(Stored entries)
__________
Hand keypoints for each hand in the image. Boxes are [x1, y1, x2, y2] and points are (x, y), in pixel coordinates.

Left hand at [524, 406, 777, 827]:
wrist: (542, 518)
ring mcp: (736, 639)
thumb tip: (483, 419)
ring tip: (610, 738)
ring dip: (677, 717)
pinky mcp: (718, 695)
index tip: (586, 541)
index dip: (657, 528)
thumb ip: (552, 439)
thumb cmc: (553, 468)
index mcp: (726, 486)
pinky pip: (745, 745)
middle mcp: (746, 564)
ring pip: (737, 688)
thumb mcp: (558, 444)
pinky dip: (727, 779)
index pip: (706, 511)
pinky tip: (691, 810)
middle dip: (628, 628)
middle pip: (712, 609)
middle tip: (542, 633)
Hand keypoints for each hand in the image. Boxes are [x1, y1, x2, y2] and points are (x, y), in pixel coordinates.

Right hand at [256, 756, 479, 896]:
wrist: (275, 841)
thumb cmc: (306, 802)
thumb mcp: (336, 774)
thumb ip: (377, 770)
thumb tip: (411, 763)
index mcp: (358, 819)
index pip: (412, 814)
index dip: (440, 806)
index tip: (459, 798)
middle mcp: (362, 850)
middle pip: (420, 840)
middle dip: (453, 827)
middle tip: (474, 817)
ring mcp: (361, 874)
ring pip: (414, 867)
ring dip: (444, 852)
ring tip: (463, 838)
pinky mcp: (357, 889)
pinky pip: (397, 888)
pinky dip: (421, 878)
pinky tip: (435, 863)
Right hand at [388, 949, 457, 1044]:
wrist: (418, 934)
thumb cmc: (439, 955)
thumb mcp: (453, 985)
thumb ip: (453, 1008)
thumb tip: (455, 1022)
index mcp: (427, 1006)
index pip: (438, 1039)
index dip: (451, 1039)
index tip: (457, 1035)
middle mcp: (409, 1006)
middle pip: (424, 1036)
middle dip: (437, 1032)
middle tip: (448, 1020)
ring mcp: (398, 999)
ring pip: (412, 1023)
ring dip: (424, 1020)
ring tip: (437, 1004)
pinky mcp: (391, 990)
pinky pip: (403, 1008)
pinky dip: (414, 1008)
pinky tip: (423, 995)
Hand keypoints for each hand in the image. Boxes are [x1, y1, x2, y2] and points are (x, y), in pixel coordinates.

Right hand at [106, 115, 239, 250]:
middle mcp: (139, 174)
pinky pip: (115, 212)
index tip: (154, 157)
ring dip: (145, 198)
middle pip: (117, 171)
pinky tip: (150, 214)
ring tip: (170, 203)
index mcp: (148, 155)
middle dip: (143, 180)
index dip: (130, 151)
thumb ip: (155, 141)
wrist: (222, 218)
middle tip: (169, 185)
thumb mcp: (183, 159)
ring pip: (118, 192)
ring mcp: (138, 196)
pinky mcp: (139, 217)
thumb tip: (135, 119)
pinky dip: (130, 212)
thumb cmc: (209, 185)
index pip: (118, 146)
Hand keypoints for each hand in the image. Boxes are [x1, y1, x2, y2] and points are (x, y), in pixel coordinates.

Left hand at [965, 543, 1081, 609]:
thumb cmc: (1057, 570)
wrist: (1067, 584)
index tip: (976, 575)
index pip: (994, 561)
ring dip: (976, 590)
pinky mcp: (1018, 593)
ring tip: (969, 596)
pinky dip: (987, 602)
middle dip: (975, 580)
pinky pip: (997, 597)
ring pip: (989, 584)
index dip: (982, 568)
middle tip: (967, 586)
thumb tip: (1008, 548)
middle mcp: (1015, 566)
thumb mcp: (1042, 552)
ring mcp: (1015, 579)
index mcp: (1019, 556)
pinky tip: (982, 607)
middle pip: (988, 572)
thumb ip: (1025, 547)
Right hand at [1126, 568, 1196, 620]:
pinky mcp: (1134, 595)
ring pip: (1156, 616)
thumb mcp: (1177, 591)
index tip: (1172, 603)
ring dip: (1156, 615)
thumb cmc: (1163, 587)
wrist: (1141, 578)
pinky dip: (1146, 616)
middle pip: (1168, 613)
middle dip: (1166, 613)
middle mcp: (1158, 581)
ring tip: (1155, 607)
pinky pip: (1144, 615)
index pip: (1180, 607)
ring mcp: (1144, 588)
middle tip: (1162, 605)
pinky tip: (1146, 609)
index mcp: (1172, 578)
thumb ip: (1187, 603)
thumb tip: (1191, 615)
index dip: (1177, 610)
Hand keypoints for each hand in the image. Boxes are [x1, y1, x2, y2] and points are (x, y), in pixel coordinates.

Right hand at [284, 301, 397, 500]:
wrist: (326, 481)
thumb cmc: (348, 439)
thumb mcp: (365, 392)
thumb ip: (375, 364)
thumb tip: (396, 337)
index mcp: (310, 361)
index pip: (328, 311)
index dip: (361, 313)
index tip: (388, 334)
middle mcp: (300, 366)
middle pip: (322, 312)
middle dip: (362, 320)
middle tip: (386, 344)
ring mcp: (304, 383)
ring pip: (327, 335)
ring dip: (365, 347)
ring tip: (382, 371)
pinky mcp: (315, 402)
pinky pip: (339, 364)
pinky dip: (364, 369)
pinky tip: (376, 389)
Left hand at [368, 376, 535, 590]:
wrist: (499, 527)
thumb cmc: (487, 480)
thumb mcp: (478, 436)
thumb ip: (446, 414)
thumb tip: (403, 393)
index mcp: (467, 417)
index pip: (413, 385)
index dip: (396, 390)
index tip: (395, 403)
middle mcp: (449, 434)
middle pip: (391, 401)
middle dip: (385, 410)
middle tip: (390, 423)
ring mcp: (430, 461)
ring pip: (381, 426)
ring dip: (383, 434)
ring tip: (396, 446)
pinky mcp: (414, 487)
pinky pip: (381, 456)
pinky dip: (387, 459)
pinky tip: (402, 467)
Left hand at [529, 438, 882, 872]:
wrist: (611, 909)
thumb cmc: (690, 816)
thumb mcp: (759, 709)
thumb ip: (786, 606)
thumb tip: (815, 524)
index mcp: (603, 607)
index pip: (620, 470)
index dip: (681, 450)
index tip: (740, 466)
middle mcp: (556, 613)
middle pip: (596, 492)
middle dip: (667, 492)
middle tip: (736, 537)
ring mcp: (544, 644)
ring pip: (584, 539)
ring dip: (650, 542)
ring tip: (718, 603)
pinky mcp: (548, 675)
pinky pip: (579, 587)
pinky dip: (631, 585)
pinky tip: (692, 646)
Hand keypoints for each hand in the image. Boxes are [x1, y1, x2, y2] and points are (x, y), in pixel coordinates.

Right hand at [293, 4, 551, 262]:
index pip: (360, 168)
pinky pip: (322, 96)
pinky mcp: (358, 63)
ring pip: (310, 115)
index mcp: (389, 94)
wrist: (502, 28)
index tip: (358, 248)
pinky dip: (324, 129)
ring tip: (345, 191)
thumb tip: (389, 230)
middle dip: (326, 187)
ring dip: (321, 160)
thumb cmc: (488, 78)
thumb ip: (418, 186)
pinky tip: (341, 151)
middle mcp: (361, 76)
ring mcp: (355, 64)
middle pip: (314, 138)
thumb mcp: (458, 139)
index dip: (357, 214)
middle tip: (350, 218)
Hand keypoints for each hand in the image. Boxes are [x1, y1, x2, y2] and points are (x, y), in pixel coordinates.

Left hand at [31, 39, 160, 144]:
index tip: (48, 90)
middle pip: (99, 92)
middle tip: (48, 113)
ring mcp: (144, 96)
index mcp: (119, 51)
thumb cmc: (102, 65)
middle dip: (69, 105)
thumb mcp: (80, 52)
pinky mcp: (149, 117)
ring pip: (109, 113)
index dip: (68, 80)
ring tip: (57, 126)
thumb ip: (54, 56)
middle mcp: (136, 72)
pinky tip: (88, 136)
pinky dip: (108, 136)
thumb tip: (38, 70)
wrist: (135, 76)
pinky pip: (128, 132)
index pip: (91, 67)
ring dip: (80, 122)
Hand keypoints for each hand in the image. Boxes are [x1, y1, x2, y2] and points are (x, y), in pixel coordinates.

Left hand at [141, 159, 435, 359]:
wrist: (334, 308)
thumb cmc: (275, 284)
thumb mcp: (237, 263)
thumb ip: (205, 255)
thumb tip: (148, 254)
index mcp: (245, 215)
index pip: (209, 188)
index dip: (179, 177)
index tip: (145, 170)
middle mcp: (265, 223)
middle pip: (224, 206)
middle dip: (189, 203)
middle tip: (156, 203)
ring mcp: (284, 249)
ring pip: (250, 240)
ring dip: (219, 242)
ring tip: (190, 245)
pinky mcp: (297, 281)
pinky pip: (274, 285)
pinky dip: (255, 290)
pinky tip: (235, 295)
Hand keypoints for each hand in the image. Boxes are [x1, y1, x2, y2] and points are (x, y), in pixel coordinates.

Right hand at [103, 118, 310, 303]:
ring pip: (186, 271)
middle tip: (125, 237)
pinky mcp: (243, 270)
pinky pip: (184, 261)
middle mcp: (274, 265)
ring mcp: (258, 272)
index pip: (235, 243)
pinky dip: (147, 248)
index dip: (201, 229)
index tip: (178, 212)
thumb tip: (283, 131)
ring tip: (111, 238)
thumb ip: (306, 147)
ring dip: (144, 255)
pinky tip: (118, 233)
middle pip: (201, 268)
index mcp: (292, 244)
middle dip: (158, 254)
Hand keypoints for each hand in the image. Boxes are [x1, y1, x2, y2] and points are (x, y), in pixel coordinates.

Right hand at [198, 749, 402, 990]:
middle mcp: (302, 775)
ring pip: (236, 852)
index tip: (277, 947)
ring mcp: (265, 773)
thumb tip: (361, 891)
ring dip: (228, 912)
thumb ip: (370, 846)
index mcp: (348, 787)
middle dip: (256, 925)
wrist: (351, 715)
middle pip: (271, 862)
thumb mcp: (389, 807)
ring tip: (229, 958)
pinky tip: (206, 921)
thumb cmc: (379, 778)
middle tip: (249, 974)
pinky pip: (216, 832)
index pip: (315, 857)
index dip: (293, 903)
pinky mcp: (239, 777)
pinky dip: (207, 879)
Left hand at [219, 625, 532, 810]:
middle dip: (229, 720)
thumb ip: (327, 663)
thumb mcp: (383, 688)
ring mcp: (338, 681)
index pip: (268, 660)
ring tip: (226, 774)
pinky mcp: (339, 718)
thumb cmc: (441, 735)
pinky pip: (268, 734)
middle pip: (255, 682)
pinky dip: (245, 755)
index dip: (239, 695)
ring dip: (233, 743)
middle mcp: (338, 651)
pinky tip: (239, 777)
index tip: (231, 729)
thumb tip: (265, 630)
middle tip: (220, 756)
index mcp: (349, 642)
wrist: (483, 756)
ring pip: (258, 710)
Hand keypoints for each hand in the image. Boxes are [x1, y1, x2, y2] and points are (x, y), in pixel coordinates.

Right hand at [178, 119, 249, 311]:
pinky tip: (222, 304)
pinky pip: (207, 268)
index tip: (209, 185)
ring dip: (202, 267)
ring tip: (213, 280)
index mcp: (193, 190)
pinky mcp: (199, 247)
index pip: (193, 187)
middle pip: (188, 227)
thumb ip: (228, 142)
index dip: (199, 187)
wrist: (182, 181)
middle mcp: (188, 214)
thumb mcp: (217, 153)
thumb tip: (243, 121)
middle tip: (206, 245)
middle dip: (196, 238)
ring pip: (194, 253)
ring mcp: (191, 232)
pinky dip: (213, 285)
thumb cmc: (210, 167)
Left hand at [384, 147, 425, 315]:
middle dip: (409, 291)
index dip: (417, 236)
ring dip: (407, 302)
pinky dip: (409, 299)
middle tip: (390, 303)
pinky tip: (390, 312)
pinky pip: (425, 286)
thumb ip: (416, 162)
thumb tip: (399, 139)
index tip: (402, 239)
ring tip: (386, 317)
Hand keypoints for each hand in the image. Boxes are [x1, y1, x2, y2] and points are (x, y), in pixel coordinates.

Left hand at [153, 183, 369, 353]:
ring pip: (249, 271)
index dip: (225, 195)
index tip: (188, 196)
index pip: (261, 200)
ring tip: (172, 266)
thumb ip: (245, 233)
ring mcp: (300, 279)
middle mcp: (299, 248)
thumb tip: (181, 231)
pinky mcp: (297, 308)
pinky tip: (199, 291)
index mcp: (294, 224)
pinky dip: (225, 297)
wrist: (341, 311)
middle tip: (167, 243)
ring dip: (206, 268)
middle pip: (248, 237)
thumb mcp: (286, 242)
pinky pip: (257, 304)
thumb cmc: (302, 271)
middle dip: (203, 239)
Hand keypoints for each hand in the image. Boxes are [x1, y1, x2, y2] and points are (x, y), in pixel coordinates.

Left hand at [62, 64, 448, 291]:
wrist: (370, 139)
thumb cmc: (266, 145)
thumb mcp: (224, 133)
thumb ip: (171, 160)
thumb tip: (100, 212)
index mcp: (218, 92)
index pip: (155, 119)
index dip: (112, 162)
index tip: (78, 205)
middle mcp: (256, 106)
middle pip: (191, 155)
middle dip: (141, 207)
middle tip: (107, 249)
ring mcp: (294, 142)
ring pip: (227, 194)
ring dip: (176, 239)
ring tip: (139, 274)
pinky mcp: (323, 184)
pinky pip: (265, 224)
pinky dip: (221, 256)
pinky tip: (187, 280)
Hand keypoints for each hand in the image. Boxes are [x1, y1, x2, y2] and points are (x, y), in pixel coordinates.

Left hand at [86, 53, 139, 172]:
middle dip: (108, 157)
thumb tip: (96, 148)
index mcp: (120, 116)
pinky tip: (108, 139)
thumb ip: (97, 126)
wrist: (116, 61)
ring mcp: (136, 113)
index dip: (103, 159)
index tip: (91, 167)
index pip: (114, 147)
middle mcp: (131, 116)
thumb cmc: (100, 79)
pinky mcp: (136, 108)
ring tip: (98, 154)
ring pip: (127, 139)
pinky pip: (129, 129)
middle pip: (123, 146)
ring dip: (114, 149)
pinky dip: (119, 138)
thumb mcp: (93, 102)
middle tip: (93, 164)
__________
Goal of the exercise:
Count the lines above that include the word "Right". Reply with that number alone.

The completed task:
9